LyCORIS provides several presets that can be applied with --network_args "preset=NAME":

  • preset=full: Default preset, trains all layers in the UNet and CLIP
  • preset=full-lin: Same as full but skips convolutional layers
  • preset=attn-mlp: The “kohya preset”, trains all transformer blocks
  • preset=attn-only: Only attention layers will be trained (common in research papers)
  • preset=unet-transformer-only: Same as kohya_ss/sd_scripts with disabled TE, or attn-mlp preset with train_unet_only enabled
  • preset=unet-convblock-only: Only ResBlock, UpSample, and DownSample will be trained

Custom Configs with TOML

For more detailed control, you can create a config.toml file and specify module targets and algorithms.
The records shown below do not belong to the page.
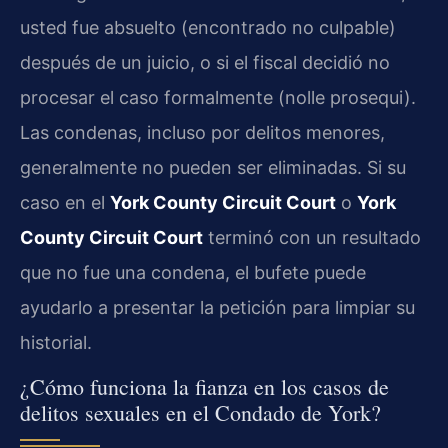
usted fue absuelto (encontrado no culpable)
después de un juicio, o si el fiscal decidió no
procesar el caso formalmente (nolle prosequi).
Las condenas, incluso por delitos menores,
generalmente no pueden ser eliminadas. Si su
caso en el
York County Circuit Court
o
York
County Circuit Court
terminó con un resultado
que no fue una condena, el bufete puede
ayudarlo a presentar la petición para limpiar su
historial.
¿Cómo funciona la fianza en los casos de
delitos sexuales en el Condado de York?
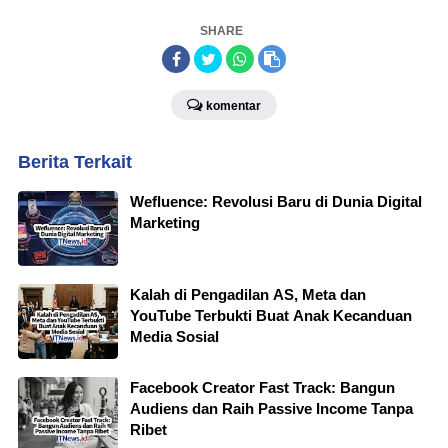
SHARE
komentar
Berita Terkait
Wefluence: Revolusi Baru di Dunia Digital
Marketing
Kalah di Pengadilan AS, Meta dan
YouTube Terbukti Buat Anak Kecanduan
Media Sosial
Facebook Creator Fast Track: Bangun
Audiens dan Raih Passive Income Tanpa
Ribet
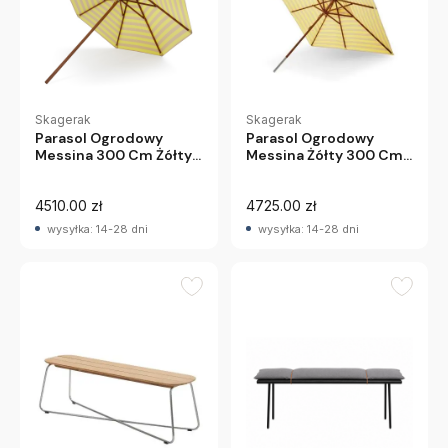
Skagerak
Skagerak
Parasol Ogrodowy
Parasol Ogrodowy
Messina 300 Cm Żółty
Messina Żółty 300 Cm
Skagerak
Skagerak
4510.00 zł
4725.00 zł
wysyłka: 14-28 dni
wysyłka: 14-28 dni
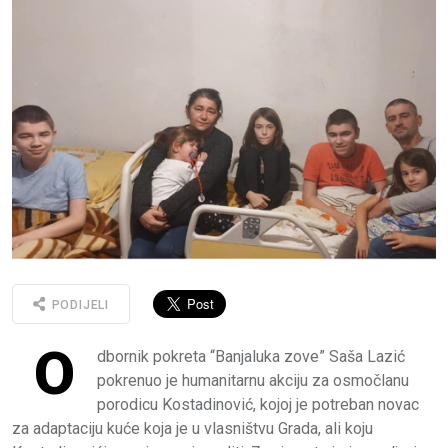
PODIJELI
O
dbornik pokreta “Banjaluka zove” Saša Lazić
pokrenuo je humanitarnu akciju za osmočlanu
porodicu Kostadinović, kojoj je potreban novac
za adaptaciju kuće koja je u vlasništvu Grada, ali koju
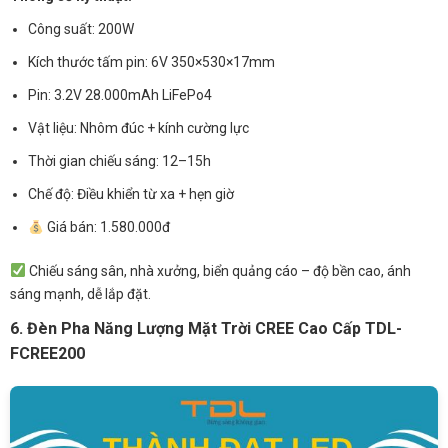
Công suất: 200W
Kích thước tấm pin: 6V 350×530×17mm
Pin: 3.2V 28.000mAh LiFePo4
Vật liệu: Nhôm đúc + kính cường lực
Thời gian chiếu sáng: 12–15h
Chế độ: Điều khiển từ xa + hẹn giờ
Giá bán: 1.580.000đ
Chiếu sáng sân, nhà xưởng, biển quảng cáo – độ bền cao, ánh
sáng mạnh, dễ lắp đặt.
6. Đèn Pha Năng Lượng Mặt Trời CREE Cao Cấp TDL-
FCREE200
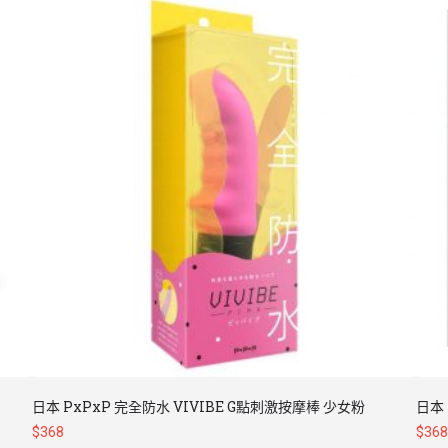
日本 PxPxP 完全防水 VIVIBE G點刺激按摩棒 少女粉
日本 
$
368
$
368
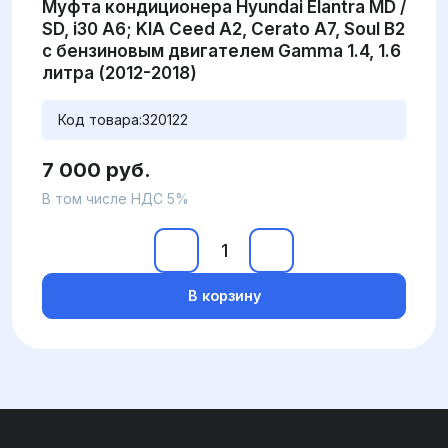
Муфта кондиционера Hyundai Elantra MD /
SD, i30 A6; KIA Ceed A2, Cerato A7, Soul B2
с бензиновым двигателем Gamma 1.4, 1.6
литра (2012-2018)
Код товара:
320122
7 000 руб.
В том числе НДС 5%
В корзину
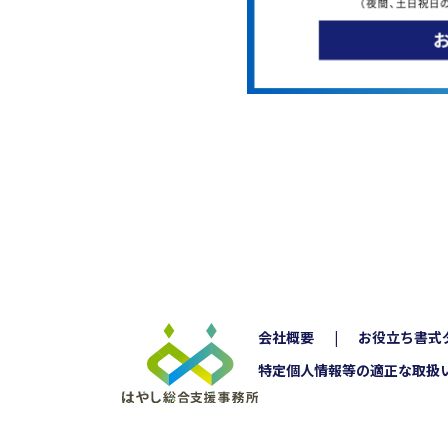
会社概要
お役立ち書式
特定個人情報等の適正な取扱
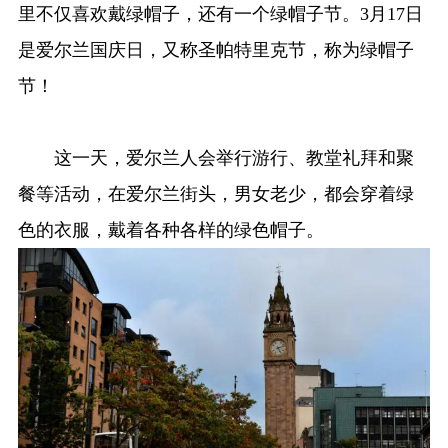
里不仅喜欢戴绿帽子，还有一个绿帽子节。3月17日
是爱尔兰国庆日，又称圣帕特里克节，称为绿帽子
节！
这一天，爱尔兰人会举行游行、教堂礼拜和聚
餐等活动，在爱尔兰街头，男女老少，都会穿着绿
色的衣服，戴着各种各样的绿色帽子。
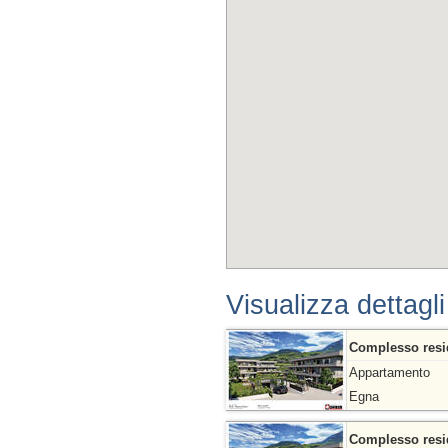
Visualizza dettagli
Complesso reside
Appartamento
Egna
Complesso reside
This allows you to:

  • Choose different algorithms for specific module types/modules
  • Use different settings for specific module types/modules
  • Enable training for specific module types/modules

The config system supports the following arguments:

  • enable_conv (bool): Enable training for convolution layers or not
  • unet_target_module (list[str]): Classes of modules to train in UNet
  • unet_target_name (list[str]): Names of modules to train in UNet (regex supported)
  • text_encoder_target_module (list[str]): Classes of modules to train in Text Encoder
  • text_encoder_target_name (list[str]): Names of modules to train in Text Encoder (regex supported)
  • module_algo_map/name_algo_map (dict[str, str]): Apply different settings to different class/name

Implementing Block Weights

There are several ways to apply block weights to your LyCORIS models.

During Training

When training with sd-scripts, you can specify block weight vectors using the --block_weights argument:

accelerate launch train_network.py \
  --network_module=lycoris.kohya \
  --network_args "algo=locon" \
  --block_weights="0,0,1,1,1,0,0,0,0,1,1,1,0,0,0,0,1,1,1,0,0,1,1,1,1,1,1" \
  [other training arguments]

Alternatively, you can apply presets during training using the --network_args parameter:

accelerate launch train_network.py \
  --network_module=lycoris.kohya \
  --network_args "algo=locon" "preset=attn-mlp" \
  [other training arguments]

During Generation

In ComfyUI

In ComfyUI, you can use the LoRA Loader (Block Weight) node to input block vectors directly.

In Automatic1111 (A1111)

In A1111, you can incorporate block weight vectors into your prompts using this syntax:

<lyco:"model_name":1:1:lbw=0,0,1,1,1,0,0,0,0,1,1,1,0,0,0,0,1,1,1,0,0,1,1,1,1,1,1>

Replace “model_name” with the actual name of your LyCORIS model.